(Ottawa) Des documents internes suggèrent qu’il a fallu environ six mois au gouvernement fédéral pour prendre des mesures concernant les remboursements aux passagers aériens après avoir identifié pour la première fois des « lacunes » dans les règles en vigueur au Canada.

Des courriels entre le ministère des Transports et l’Office des transports du Canada révèlent que dès le mois de mai 2020, au début de la pandémie, des responsables ont mis en évidence les angles morts réglementaires entourant le remboursement des passagers dont les vols avaient été annulés en raison de la COVID-19.

Dans un document de discussion, récemment transmis au Comité des transports de la Chambre des communes, on indique que la pandémie avait révélé l’existence de trous dans le cadre réglementaire — qu’il n’y avait « pas de règles de base claires et cohérentes » sur la façon dont les passagers devaient être traités dans ce cas précis.

Mais les documents suggèrent aussi que la question a à peine été soulevée au gouvernement jusqu’à ce que le ministre des Transports de l’époque, Marc Garneau, ordonne à l’Office, le 21 décembre, de renforcer les règles sur ce remboursement, qui n’ont d’ailleurs toujours pas été annoncées.

Le porte-parole du Bloc québécois en matière de transports, Xavier Barsalou-Duval, affirme que le gouvernement n’a montré aucune réelle volonté de s’attaquer à ce problème pendant la majeure partie de 2020.

Taylor Bachrach, porte-parole néo-démocrate en cette matière, affirme que les Canadiens méritent de savoir « pourquoi il a fallu attendre si longtemps » avant que le gouvernement n’agisse.

« Quand on regarde simplement les documents, il semble que (le gouvernement) a pratiquement pris congé pour l’été. C’est troublant, parce que le montant dû aux Canadiens est énorme — et la plupart des Canadiens l’attendent toujours. »

Des milliards appartenant aux clients

Ottawa a annoncé plus tôt ce mois-ci un programme de soutien à Air Canada, en échange de l’engagement du transporteur à rembourser les passagers, entre autres conditions, mais plusieurs autres compagnies aériennes refusent toujours de le faire.

Les courriels échangés à Ottawa soulignent également la faiblesse des lois canadiennes sur la protection des passagers comparativement à celles de certains autres pays, malgré une nouvelle « charte des droits des passagers » entrée pleinement en vigueur juste avant la pandémie, en décembre 2019.

Les courriels indiquent que les États-Unis et l’Union européenne exigent déjà des compagnies aériennes qu’elles remboursent intégralement les passagers si elle annule un vol, « quelle qu’en soit la raison ». Au Canada, aucune obligation n’existe : le remboursement dépend du contrat entre le passager et chaque transporteur.
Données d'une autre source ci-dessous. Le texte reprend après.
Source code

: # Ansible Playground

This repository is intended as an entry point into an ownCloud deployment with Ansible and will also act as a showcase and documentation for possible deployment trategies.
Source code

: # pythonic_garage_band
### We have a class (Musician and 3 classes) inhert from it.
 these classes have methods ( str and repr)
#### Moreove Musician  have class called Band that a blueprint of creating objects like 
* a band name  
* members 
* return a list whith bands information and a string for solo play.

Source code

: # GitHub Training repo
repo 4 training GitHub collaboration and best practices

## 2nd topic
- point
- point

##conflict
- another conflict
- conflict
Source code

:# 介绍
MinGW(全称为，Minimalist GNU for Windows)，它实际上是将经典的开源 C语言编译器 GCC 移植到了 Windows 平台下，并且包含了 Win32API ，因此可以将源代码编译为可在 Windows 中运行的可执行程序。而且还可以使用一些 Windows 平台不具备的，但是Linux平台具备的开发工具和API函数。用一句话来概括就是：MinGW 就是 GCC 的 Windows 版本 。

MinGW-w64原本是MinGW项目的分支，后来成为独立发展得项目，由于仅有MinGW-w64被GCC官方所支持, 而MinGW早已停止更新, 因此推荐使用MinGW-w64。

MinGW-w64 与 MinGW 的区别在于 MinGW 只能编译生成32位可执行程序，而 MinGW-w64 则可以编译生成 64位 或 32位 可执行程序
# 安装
« Le ministre a souvent répété qu’il n’avait pas la capacité d’imposer ces remboursements, que (l’Office des transports) était un organisme indépendant (du pouvoir exécutif), que nous devrions examiner les dérogations qui accompagnent les billets d’avion », a déclaré le député Bachrach. « Et pourtant, nous constatons en décembre que le ministre pouvait faire quelque chose, alors que les compagnies aériennes étaient assises sur des milliards de dollars de l’argent durement gagné par les Canadiens au cœur d’une pandémie, alors que de nombreuses familles avaient été dévastées financièrement. »

Le ministère des Transports a déclaré mercredi que le gouvernement était au courant du problème de remboursement depuis le début, « et c’est pourquoi nous avons commencé à évaluer les options et les prochaines étapes dès le printemps dernier ».

« Nous continuerons d’être là pour les Canadiens et nous nous attendons à ce que les compagnies aériennes fassent tout ce qu’elles peuvent pour trouver des solutions pour leurs clients », a déclaré le ministère dans un courriel.

En décembre dernier, le ministre Garneau a mandaté l’Office des Transports d’élaborer un nouveau règlement « juste et raisonnable » pour les passagers dont les vols sont annulés pour des raisons indépendantes de la volonté du transporteur, « comme une pandémie ».

« La pandémie de COVID-19 a mis en évidence une lacune dans le cadre de protection des passagers aériens qui ne prévoyait pas le potentiel d’annulations de vols à grande échelle et de longue durée, ainsi que de l’immobilisation au sol de la flotte des transporteurs aériens non seulement au Canada, mais partout dans le monde », indiquait-il dans un communiqué qui reprenait essentiellement les termes de documents écrits sept mois plus tôt.

Scott Streiner, président et chef de la direction de l’Office des transports, un organisme quasi judiciaire, a déclaré que son objectif était de mettre en place cette nouvelle réglementation d’ici l’été.